→ Problem details:
Rewrite every line of the listing below as a numbered list, omitting blank lines. Leave the images out of your answer.

→ Dataset entries:
________________________

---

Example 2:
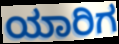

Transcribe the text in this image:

ಯಾರಿಗ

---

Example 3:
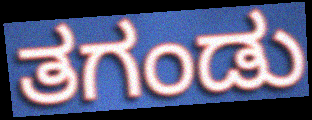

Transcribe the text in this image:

ತಗಂಡು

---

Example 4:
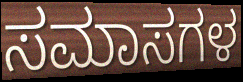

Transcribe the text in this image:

ಸಮಾಸಗಳ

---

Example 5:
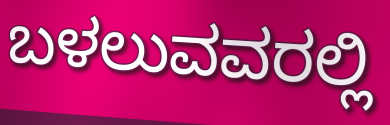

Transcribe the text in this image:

ಬಳಲುವವರಲ್ಲಿ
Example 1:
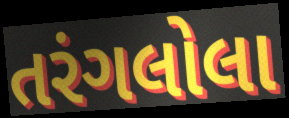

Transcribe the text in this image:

તરંગલોલા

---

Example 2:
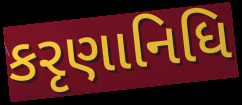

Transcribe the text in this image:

કરૃણાનિધિ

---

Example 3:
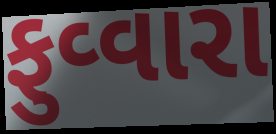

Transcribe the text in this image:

ફુવ્વારા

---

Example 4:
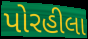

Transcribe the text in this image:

પોરહીલા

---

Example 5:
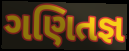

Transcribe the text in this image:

ગણિતજ્ઞ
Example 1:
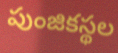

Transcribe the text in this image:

పుంజికస్థల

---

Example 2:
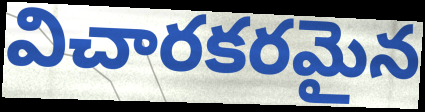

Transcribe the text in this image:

విచారకరమైన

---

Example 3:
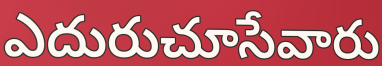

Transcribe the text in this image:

ఎదురుచూసేవారు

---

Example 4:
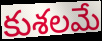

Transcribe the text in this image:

కుశలమే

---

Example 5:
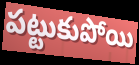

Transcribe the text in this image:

పట్టుకుపోయి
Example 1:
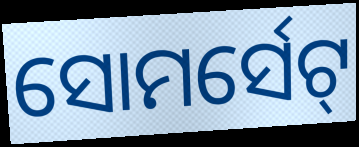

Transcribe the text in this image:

ସୋମର୍ସେଟ୍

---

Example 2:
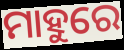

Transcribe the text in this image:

ମାହୁରେ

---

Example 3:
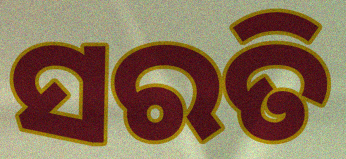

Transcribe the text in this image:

ସରତି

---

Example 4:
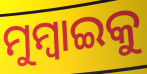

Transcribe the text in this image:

ମୁମ୍ବାଇକୁ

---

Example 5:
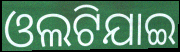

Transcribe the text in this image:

ଓଲଟିଯାଇ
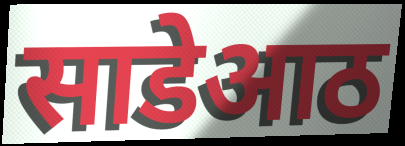
साडेआठ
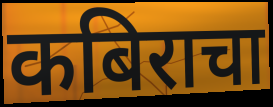
कबिराचा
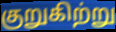
குறுகிற்று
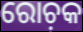
ରୋଚ଼କ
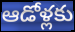
ఆడోళ్లకు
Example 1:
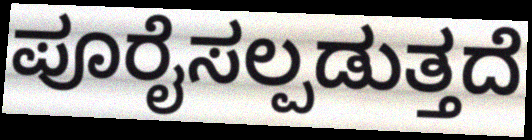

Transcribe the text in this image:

ಪೂರೈಸಲ್ಪಡುತ್ತದೆ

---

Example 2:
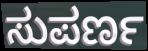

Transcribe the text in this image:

ಸುಪರ್ಣ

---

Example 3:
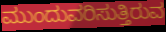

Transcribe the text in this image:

ಮುಂದುವರಿಸುತ್ತಿರುವ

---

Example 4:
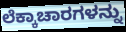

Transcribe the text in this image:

ಲೆಕ್ಕಾಚಾರಗಳನ್ನು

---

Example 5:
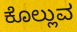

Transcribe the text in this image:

ಕೊಲ್ಲುವ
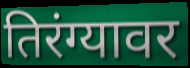
तिरंग्यावर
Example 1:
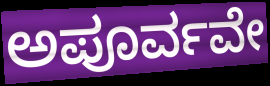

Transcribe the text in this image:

ಅಪೂರ್ವವೇ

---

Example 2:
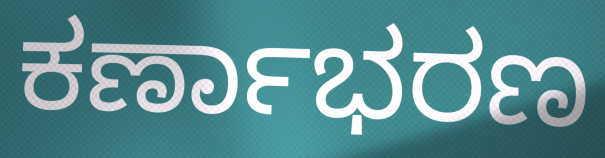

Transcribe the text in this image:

ಕರ್ಣಾಭರಣ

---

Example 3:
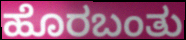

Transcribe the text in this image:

ಹೊರಬಂತು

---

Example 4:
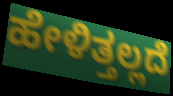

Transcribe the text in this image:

________________________

→ Solution for this task:
1. ---
2. Example 2:
3. Transcribe the text in this image:
4. ಯಾರಿಗ
5. ---
6. Example 3:
7. Transcribe the text in this image:
8. ತಗಂಡು
9. ---
10. Example 4:
11. Transcribe the text in this image:
12. ಸಮಾಸಗಳ
13. ---
14. Example 5:
15. Transcribe the text in this image:
16. ಬಳಲುವವರಲ್ಲಿ
17. Example 1:
18. Transcribe the text in this image:
19. તરંગલોલા
20. ---
21. Example 2:
22. Transcribe the text in this image:
23. કરૃણાનિધિ
24. ---
25. Example 3:
26. Transcribe the text in this image:
27. ફુવ્વારા
28. ---
29. Example 4:
30. Transcribe the text in this image:
31. પોરહીલા
32. ---
33. Example 5:
34. Transcribe the text in this image:
35. ગણિતજ્ઞ
36. Example 1:
37. Transcribe the text in this image:
38. పుంజికస్థల
39. ---
40. Example 2:
41. Transcribe the text in this image:
42. విచారకరమైన
43. ---
44. Example 3:
45. Transcribe the text in this image:
46. ఎదురుచూసేవారు
47. ---
48. Example 4:
49. Transcribe the text in this image:
50. కుశలమే
51. ---
52. Example 5:
53. Transcribe the text in this image:
54. పట్టుకుపోయి
55. Example 1:
56. Transcribe the text in this image:
57. ସୋମର୍ସେଟ୍
58. ---
59. Example 2:
60. Transcribe the text in this image:
61. ମାହୁରେ
62. ---
63. Example 3:
64. Transcribe the text in this image:
65. ସରତି
66. ---
67. Example 4:
68. Transcribe the text in this image:
69. ମୁମ୍ବାଇକୁ
70. ---
71. Example 5:
72. Transcribe the text in this image:
73. ଓଲଟିଯାଇ
74. साडेआठ
75. कबिराचा
76. குறுகிற்று
77. ରୋଚ଼କ
78. ఆడోళ్లకు
79. Example 1:
80. Transcribe the text in this image:
81. ಪೂರೈಸಲ್ಪಡುತ್ತದೆ
82. ---
83. Example 2:
84. Transcribe the text in this image:
85. ಸುಪರ್ಣ
86. ---
87. Example 3:
88. Transcribe the text in this image:
89. ಮುಂದುವರಿಸುತ್ತಿರುವ
90. ---
91. Example 4:
92. Transcribe the text in this image:
93. ಲೆಕ್ಕಾಚಾರಗಳನ್ನು
94. ---
95. Example 5:
96. Transcribe the text in this image:
97. ಕೊಲ್ಲುವ
98. तिरंग्यावर
99. Example 1:
100. Transcribe the text in this image:
101. ಅಪೂರ್ವವೇ
102. ---
103. Example 2:
104. Transcribe the text in this image:
105. ಕರ್ಣಾಭರಣ
106. ---
107. Example 3:
108. Transcribe the text in this image:
109. ಹೊರಬಂತು
110. ---
111. Example 4:
112. Transcribe the text in this image:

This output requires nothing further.